昨日から二十四節気では『大寒』という季節に入りました。
一年で一番寒さが深まる、二十四番目、最後の節気です。

二月四日の立春から季節は春に向けて動き出すので、冬を味わえるのもあともう少し。

この時期はどうしても寒くて少し家にこもりがちになるので、春が恋しい気持ちにもなりますが、
冬がもたらす厳しい寒さがあるからこそ、春の訪れに大きな喜びを感じられるのだと思うと、冬と春、陰と陽、どちらも必要なのだと改めて実感させられます。

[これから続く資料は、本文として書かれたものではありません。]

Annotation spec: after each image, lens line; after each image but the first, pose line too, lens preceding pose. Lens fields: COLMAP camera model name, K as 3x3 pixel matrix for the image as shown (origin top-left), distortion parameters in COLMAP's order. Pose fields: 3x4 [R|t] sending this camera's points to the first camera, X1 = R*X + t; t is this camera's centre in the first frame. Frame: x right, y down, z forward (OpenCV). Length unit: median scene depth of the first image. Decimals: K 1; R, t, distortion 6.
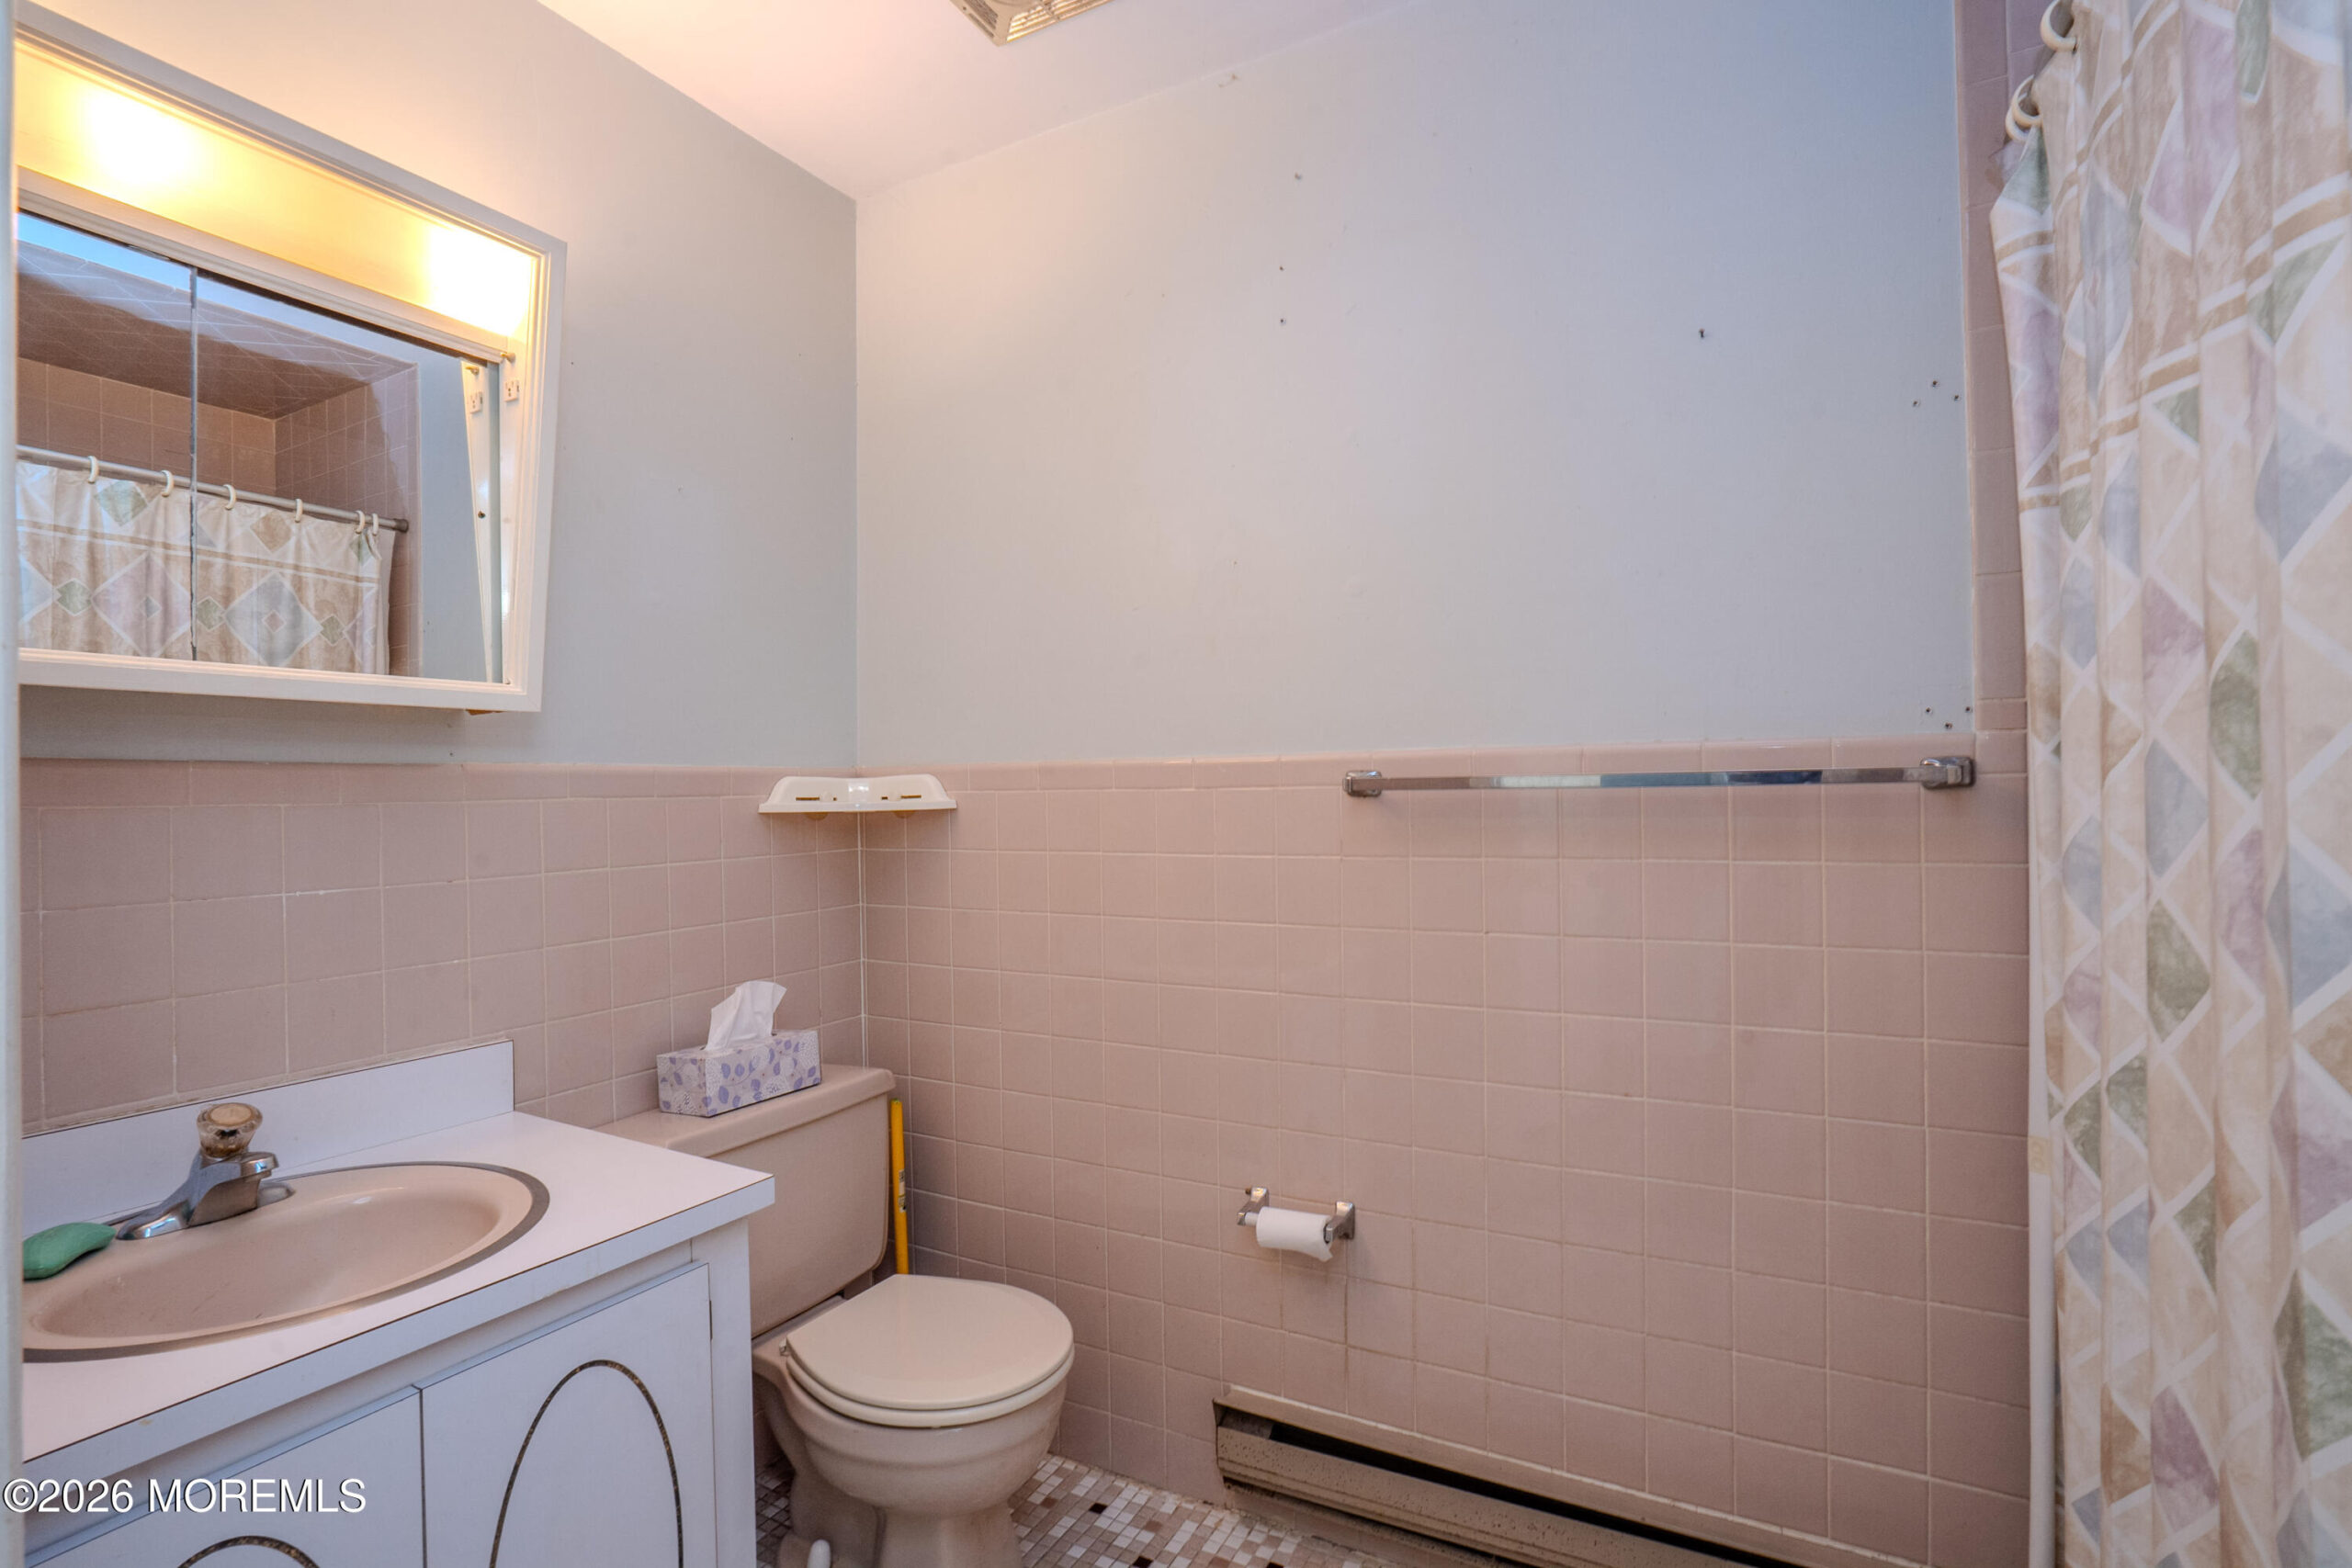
lens RADIAL K [[1081.8, 0, 1176.0], [0, 1081.8, 784.0], [0, 0, 1]] dist [-0.062641, 0.025614]
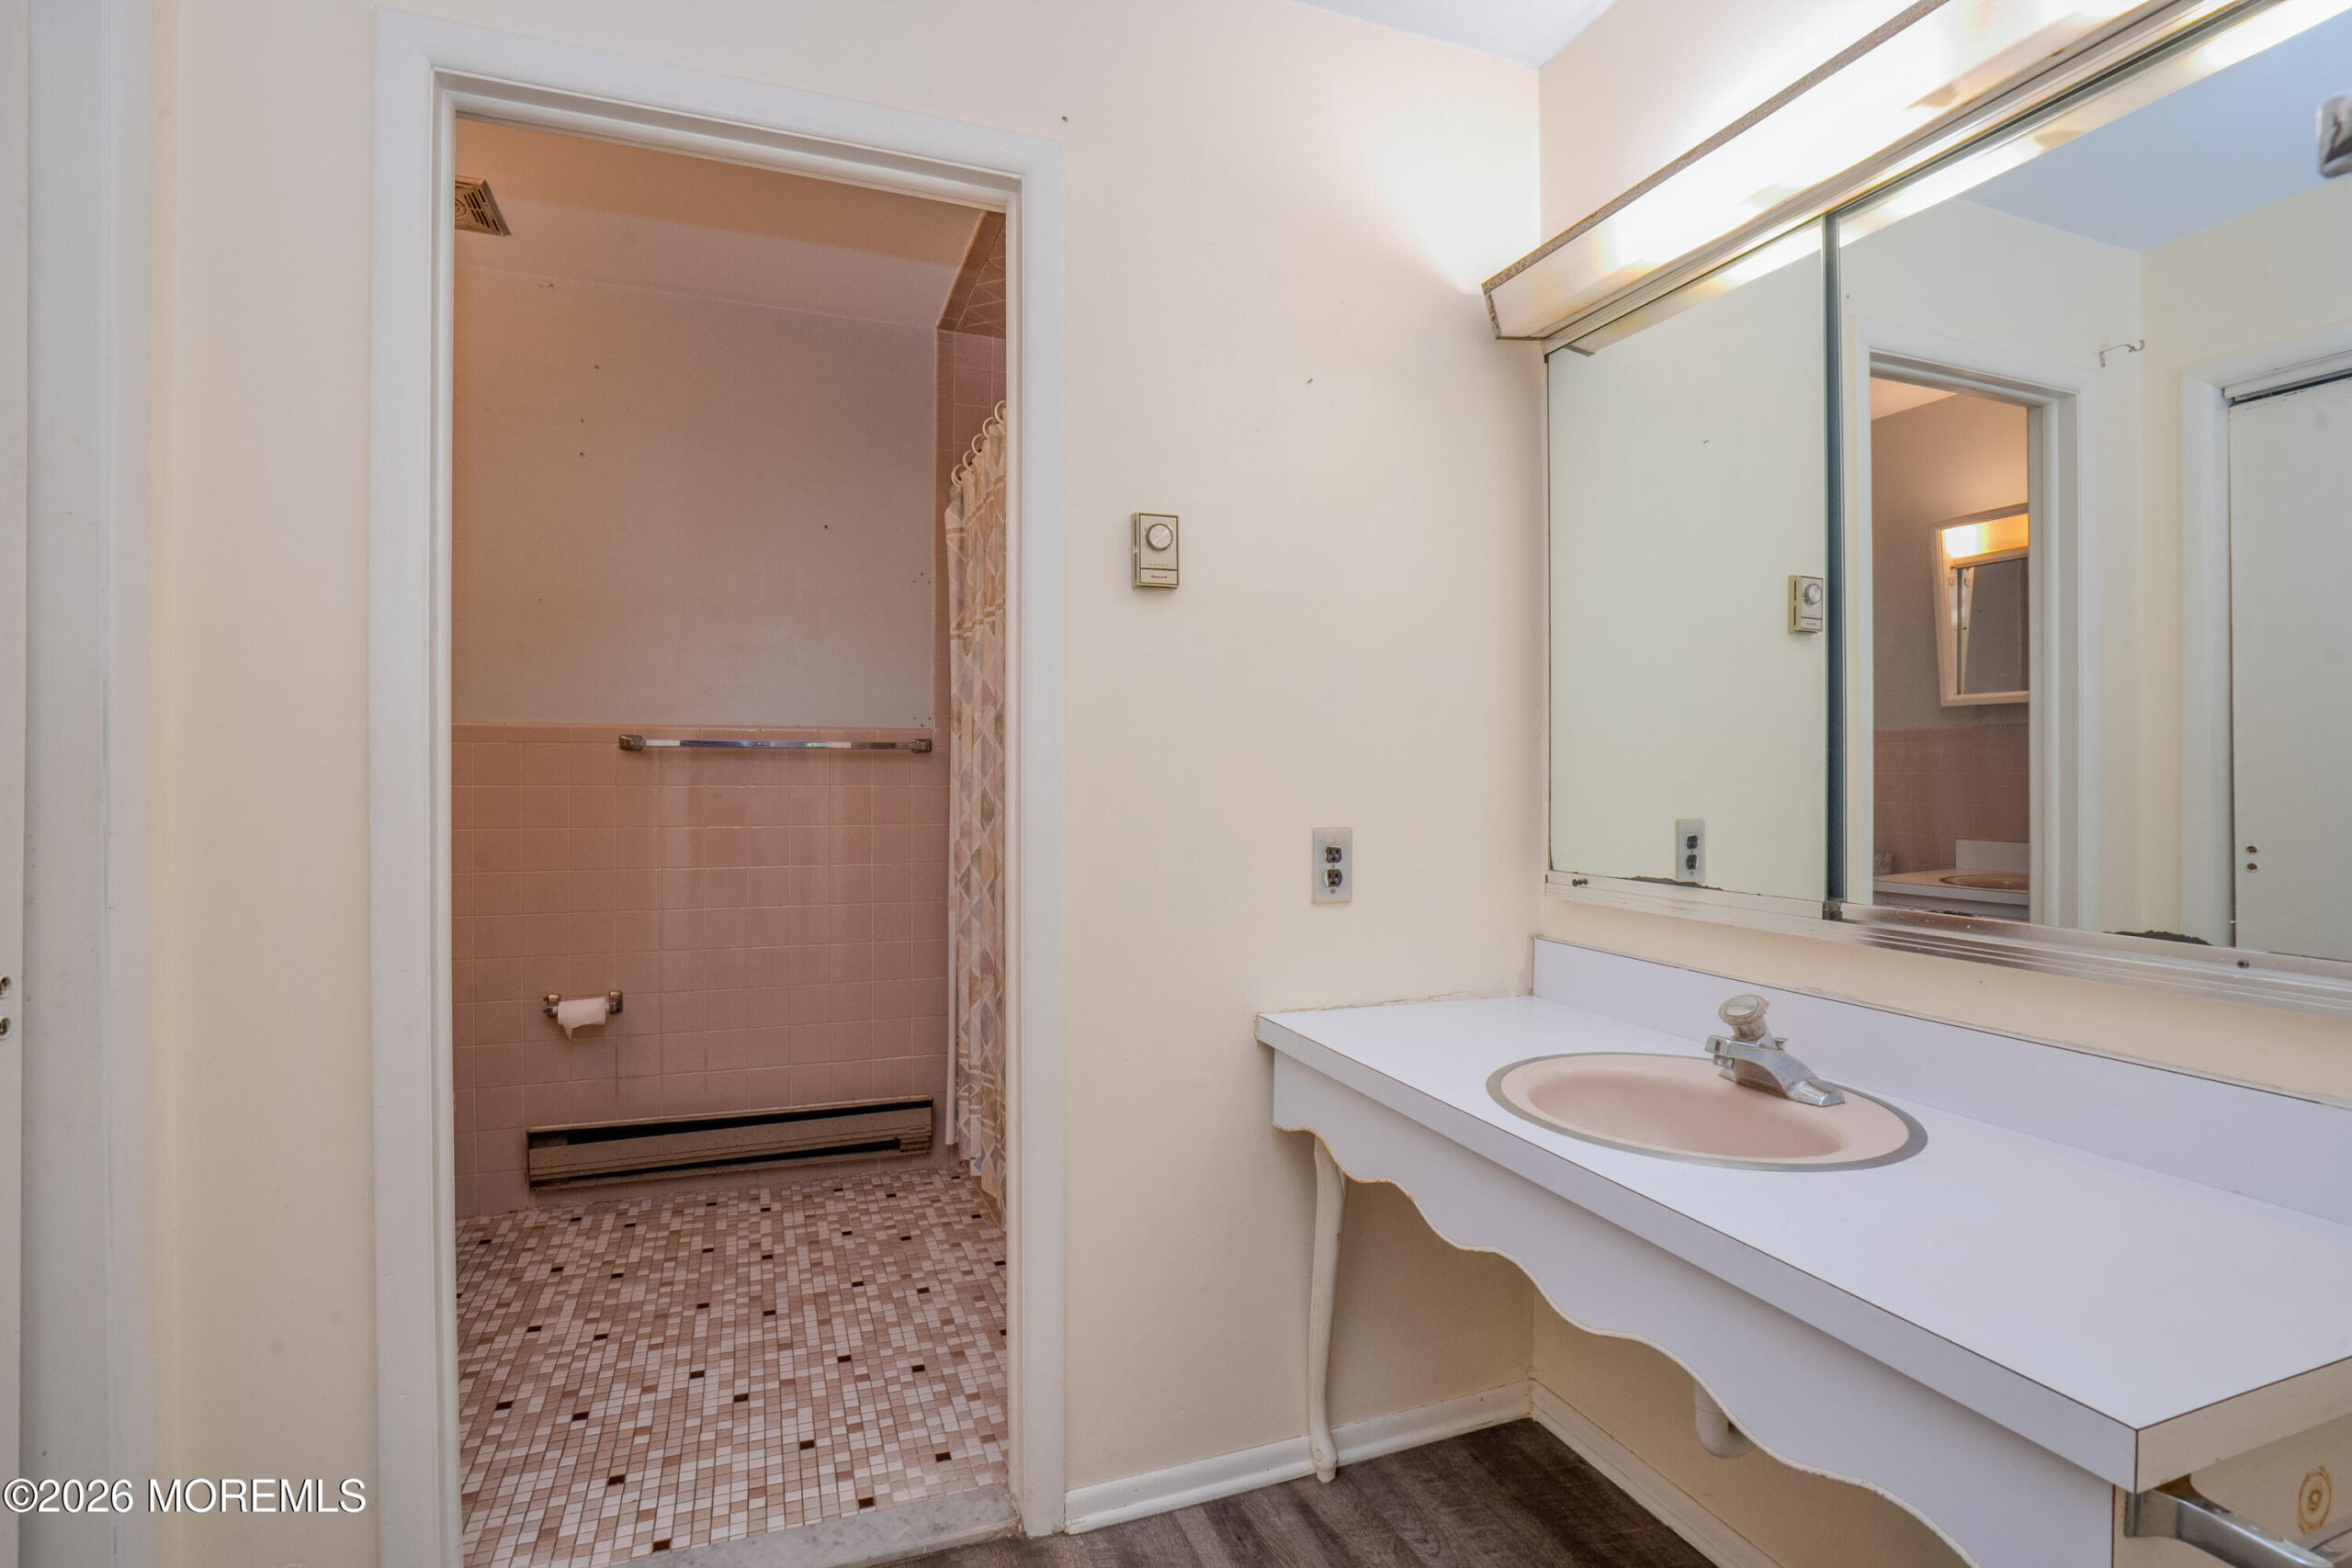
lens RADIAL K [[1081.8, 0, 1176.0], [0, 1081.8, 784.0], [0, 0, 1]] dist [-0.062641, 0.025614]
pose [[0.637498, 0.007102, 0.770420, -0.821449], [-0.022515, 0.999702, 0.009415, 0.045548], [-0.770123, -0.023348, 0.637468, -1.051664]]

「冬」という言葉で、ひとつ思い出したことがありました。

中学生の頃、私は国語の授業の影響で ”日本語の美しさ”というものをはじめて意識したのですが、
その大きなきっかけが「短歌を自分で作ってみる」という授業でした。

ただ教科書で習うだけでなく、能動的に言葉と対峙してみて、自分の扱っている言葉はなんて美しいのだろうと、ひどく感銘を受けたことを今でも覚えています。


その授業がとても楽しかったので、当時仲の良かった友達と短歌を作る不思議なブームがしばらく続き、
ここだけの話、数学など他の授業中でも、思いついたら小さなノートに短歌を書いてはその子とこっそり、交換ノートならぬ、”交換短歌”をして大いに楽しんでいたのでした。

まるで平安時代に、貴族が和歌で交流を深めていたように。

今思うとずいぶん渋い遊びですが、現在の私が言語に対して前向きな姿勢でいられるのも、当時一緒に、真剣に楽しんでくれた友達の存在と、
そんな私たちの遊びを面白く思ってくれ、コンクールなどに応募してくれた国語の先生のおかげかもしれません。



私の部屋には、当時大切にしていた『季語辞典』が今も残っていました。

短歌を作るために色々な言葉を知っていく中で、

「月冴ゆる」

という言葉が好きだったことも、今日久しぶりに思い出しました。

”つきさゆる”
とても美しい響き。

冬の季語で、冷えた大気の中に見える澄んだ月の姿を表した言葉だそうです。

「冴ゆる」という言葉自体が、”凛とした寒さが際立つ感じ”を意味する冬の季語で、他にも「冴ゆる夜」「星冴ゆる」なんて言葉もあるそうです。


厳しい寒さの中でも自然の美しさに目を向け、慈しむ人々の心が、こうやって言葉として表れ、今も残っていることを思うと、やっぱり日本語って美しいなと思うのです。


今日はそんな少し昔に想いを馳せる一日でした。




最後に、ちょっと練習がてら雪を降らせてみたので、試しに載せてみます。春が待ち遠しくて梅も咲かせてみたので、よかったら覗いてみてください。


まだもう少し寒さは続くと思いますが、風邪など召されませぬよう、皆さま温かくお過ごしくださいね。

では、今日はこの辺で。
お読みいただきありがとうございました。